Recorded data:
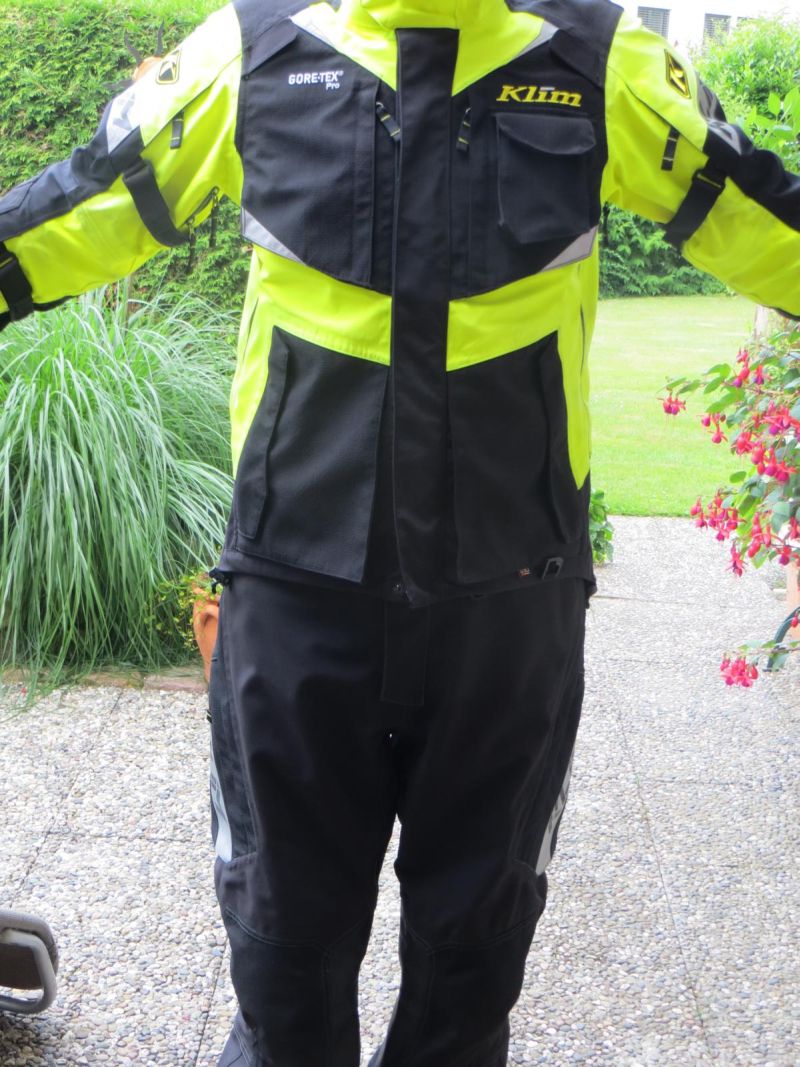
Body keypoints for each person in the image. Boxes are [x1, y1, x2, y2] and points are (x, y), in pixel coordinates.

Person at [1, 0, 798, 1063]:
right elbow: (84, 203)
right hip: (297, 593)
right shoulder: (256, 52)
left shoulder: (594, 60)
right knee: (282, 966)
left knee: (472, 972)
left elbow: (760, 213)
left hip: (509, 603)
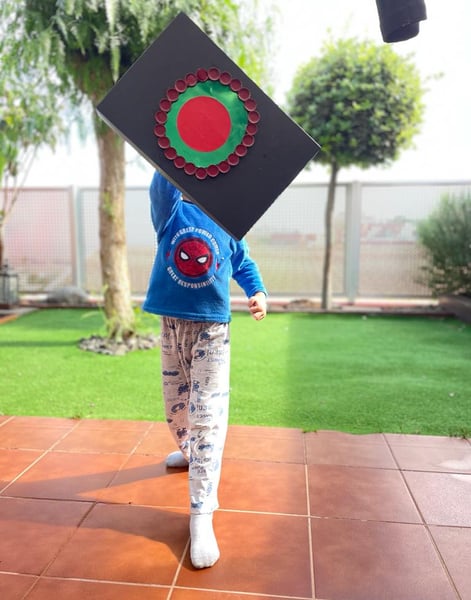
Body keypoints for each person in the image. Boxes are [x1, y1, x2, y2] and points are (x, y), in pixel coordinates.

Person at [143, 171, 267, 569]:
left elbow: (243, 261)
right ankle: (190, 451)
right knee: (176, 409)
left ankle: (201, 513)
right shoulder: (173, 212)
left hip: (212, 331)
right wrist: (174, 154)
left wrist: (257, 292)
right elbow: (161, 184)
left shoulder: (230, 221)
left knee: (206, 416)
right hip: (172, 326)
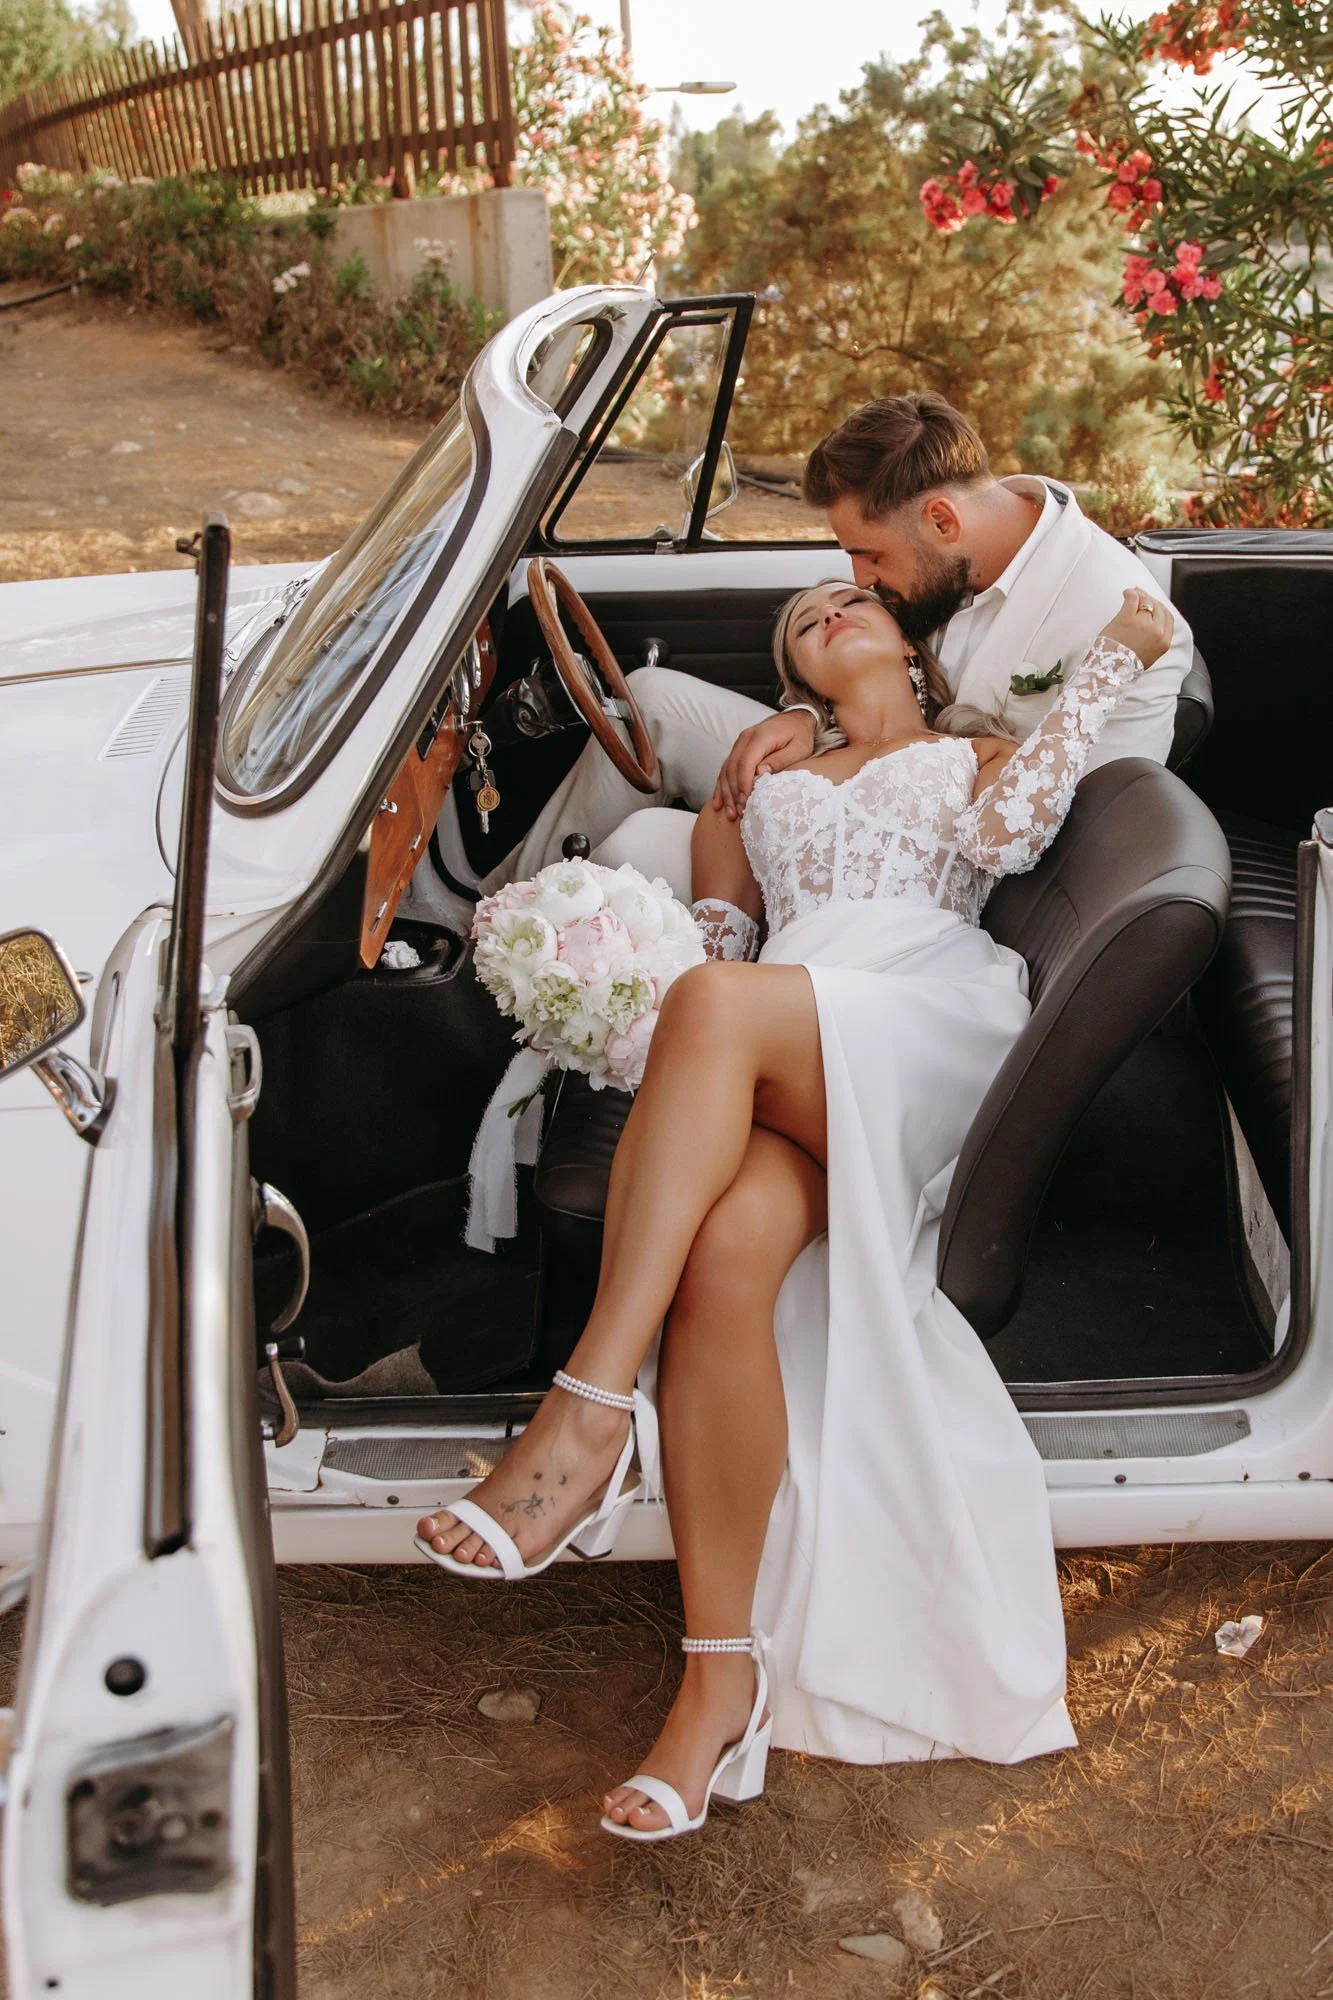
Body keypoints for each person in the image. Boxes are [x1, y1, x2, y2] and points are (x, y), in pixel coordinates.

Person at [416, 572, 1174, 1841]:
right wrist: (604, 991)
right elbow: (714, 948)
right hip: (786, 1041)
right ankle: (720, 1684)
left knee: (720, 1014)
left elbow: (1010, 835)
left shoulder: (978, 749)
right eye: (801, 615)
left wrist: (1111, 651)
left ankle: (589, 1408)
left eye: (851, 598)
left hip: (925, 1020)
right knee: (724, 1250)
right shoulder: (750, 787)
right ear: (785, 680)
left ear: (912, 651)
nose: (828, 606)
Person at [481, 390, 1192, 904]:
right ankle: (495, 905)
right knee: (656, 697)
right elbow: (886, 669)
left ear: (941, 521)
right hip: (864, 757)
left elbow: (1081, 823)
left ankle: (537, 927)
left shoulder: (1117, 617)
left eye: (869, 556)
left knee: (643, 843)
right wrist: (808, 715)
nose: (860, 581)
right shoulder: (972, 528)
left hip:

Task directions >> If an entry holds a picture, leave the picture out and repeat the rest exactly.

Output for this exercise >>
Body keypoints for each person in the image. Boxes are [x1, y1, x2, y2] and points are (x, y), in pixel coordinates.

Person at [1, 0, 798, 1063]:
right elbow: (84, 203)
right hip: (297, 593)
right shoulder: (256, 52)
left shoulder: (594, 60)
right knee: (282, 966)
left knee: (472, 972)
left elbow: (760, 213)
left hip: (509, 603)
Body keypoints for each person in the image. Boxes are [x1, y1, x2, y2] and points are (x, y), in pixel coordinates.

Person at [143, 171, 267, 569]:
left elbow: (243, 261)
right ankle: (190, 451)
right knee: (176, 409)
left ankle: (201, 513)
right shoulder: (173, 212)
left hip: (212, 331)
right wrist: (174, 154)
left wrist: (257, 292)
right elbow: (161, 184)
left shoulder: (230, 221)
left knee: (206, 416)
right hip: (172, 326)
Body keypoints for each person in the image. Boxes are [x1, y1, x2, y2] and points are (x, y), in pixel coordinates.

Person at [416, 572, 1174, 1841]:
right wrist: (604, 991)
right elbow: (714, 948)
right hip: (786, 1041)
right ankle: (720, 1684)
left knee: (720, 1014)
left elbow: (1010, 835)
left shoulder: (978, 749)
right eye: (801, 615)
left wrist: (1111, 651)
left ankle: (589, 1408)
left eye: (851, 598)
left hip: (925, 1020)
right knee: (724, 1250)
right shoulder: (750, 787)
right ear: (785, 680)
left ear: (912, 651)
nose: (828, 606)
Person at [481, 390, 1192, 904]:
right ankle: (495, 905)
right knee: (656, 697)
right elbow: (886, 669)
left ear: (941, 521)
right hip: (864, 757)
left elbow: (1081, 823)
left ankle: (537, 927)
left shoulder: (1117, 617)
left eye: (869, 556)
left knee: (643, 843)
right wrist: (808, 715)
nose: (860, 581)
right shoulder: (972, 528)
left hip:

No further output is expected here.